■ **PROBLEM REQUIREMENTS**
The records must be duplicated exactly, with every picture left out.

(Transcribed page contents)
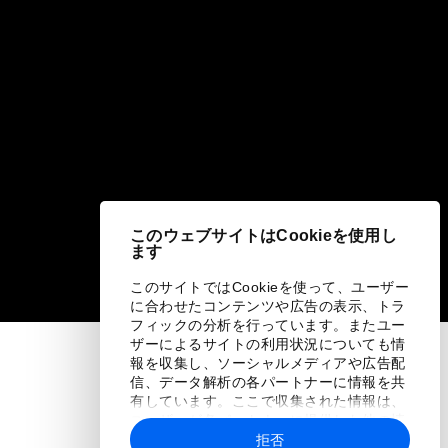
このウェブサイトはCookieを使用し
ます
このサイトではCookieを使って、ユーザー
に合わせたコンテンツや広告の表示、トラ
フィックの分析を行っています。またユー
ザーによるサイトの利用状況についても情
報を収集し、ソーシャルメディアや広告配
信、データ解析の各パートナーに情報を共
有しています。ここで収集された情報は、
ユーザーが各パートナーに提供した他の情
報や各パートナーのサービスを使用した際
拒否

■ **RESULT OF THIS TASK**
このウェブサイトはCookieを使用し
ます
このサイトではCookieを使って、ユーザー
に合わせたコンテンツや広告の表示、トラ
フィックの分析を行っています。またユー
ザーによるサイトの利用状況についても情
報を収集し、ソーシャルメディアや広告配
信、データ解析の各パートナーに情報を共
有しています。ここで収集された情報は、
ユーザーが各パートナーに提供した他の情
報や各パートナーのサービスを使用した際
拒否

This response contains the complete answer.